* [Instructions to follow] Rewrite every line of the listing below as a numbered list, skipping any blank lines.

* [Study material]
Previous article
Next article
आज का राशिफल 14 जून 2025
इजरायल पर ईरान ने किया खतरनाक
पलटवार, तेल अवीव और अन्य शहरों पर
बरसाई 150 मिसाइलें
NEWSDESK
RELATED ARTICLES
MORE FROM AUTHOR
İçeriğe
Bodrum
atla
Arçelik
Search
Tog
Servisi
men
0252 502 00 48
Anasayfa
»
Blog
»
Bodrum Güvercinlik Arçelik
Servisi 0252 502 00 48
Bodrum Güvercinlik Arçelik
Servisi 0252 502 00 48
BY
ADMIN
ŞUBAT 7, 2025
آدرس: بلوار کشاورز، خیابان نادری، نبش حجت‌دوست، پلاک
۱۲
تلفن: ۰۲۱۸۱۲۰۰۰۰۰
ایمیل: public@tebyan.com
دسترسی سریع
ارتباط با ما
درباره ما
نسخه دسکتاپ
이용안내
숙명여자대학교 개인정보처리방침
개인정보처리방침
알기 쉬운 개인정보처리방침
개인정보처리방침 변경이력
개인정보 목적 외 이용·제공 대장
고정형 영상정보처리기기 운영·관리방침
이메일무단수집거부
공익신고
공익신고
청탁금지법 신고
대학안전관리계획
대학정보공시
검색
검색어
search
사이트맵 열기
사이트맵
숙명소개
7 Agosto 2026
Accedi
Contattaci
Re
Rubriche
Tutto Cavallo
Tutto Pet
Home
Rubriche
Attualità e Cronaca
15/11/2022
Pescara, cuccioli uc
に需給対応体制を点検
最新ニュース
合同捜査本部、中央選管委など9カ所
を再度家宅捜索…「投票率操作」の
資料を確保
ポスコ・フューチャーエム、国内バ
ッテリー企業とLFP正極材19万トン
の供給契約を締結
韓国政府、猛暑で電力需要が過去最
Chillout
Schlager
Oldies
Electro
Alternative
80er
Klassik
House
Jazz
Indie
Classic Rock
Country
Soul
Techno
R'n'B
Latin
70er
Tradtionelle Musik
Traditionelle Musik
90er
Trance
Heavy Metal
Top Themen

* [Solution below]
1. Previous article
2. Next article
3. आज का राशिफल 14 जून 2025
4. इजरायल पर ईरान ने किया खतरनाक
5. पलटवार, तेल अवीव और अन्य शहरों पर
6. बरसाई 150 मिसाइलें
7. NEWSDESK
8. RELATED ARTICLES
9. MORE FROM AUTHOR
10. İçeriğe
11. Bodrum
12. atla
13. Arçelik
14. Search
15. Tog
16. Servisi
17. men
18. 0252 502 00 48
19. Anasayfa
20. »
21. Blog
22. »
23. Bodrum Güvercinlik Arçelik
24. Servisi 0252 502 00 48
25. Bodrum Güvercinlik Arçelik
26. Servisi 0252 502 00 48
27. BY
28. ADMIN
29. ŞUBAT 7, 2025
30. آدرس: بلوار کشاورز، خیابان نادری، نبش حجت‌دوست، پلاک
31. ۱۲
32. تلفن: ۰۲۱۸۱۲۰۰۰۰۰
33. ایمیل: public@tebyan.com
34. دسترسی سریع
35. ارتباط با ما
36. درباره ما
37. نسخه دسکتاپ
38. 이용안내
39. 숙명여자대학교 개인정보처리방침
40. 개인정보처리방침
41. 알기 쉬운 개인정보처리방침
42. 개인정보처리방침 변경이력
43. 개인정보 목적 외 이용·제공 대장
44. 고정형 영상정보처리기기 운영·관리방침
45. 이메일무단수집거부
46. 공익신고
47. 공익신고
48. 청탁금지법 신고
49. 대학안전관리계획
50. 대학정보공시
51. 검색
52. 검색어
53. search
54. 사이트맵 열기
55. 사이트맵
56. 숙명소개
57. 7 Agosto 2026
58. Accedi
59. Contattaci
60. Re
61. Rubriche
62. Tutto Cavallo
63. Tutto Pet
64. Home
65. Rubriche
66. Attualità e Cronaca
67. 15/11/2022
68. Pescara, cuccioli uc
69. に需給対応体制を点検
70. 最新ニュース
71. 合同捜査本部、中央選管委など9カ所
72. を再度家宅捜索…「投票率操作」の
73. 資料を確保
74. ポスコ・フューチャーエム、国内バ
75. ッテリー企業とLFP正極材19万トン
76. の供給契約を締結
77. 韓国政府、猛暑で電力需要が過去最
78. Chillout
79. Schlager
80. Oldies
81. Electro
82. Alternative
83. 80er
84. Klassik
85. House
86. Jazz
87. Indie
88. Classic Rock
89. Country
90. Soul
91. Techno
92. R'n'B
93. Latin
94. 70er
95. Tradtionelle Musik
96. Traditionelle Musik
97. 90er
98. Trance
99. Heavy Metal
100. Top Themen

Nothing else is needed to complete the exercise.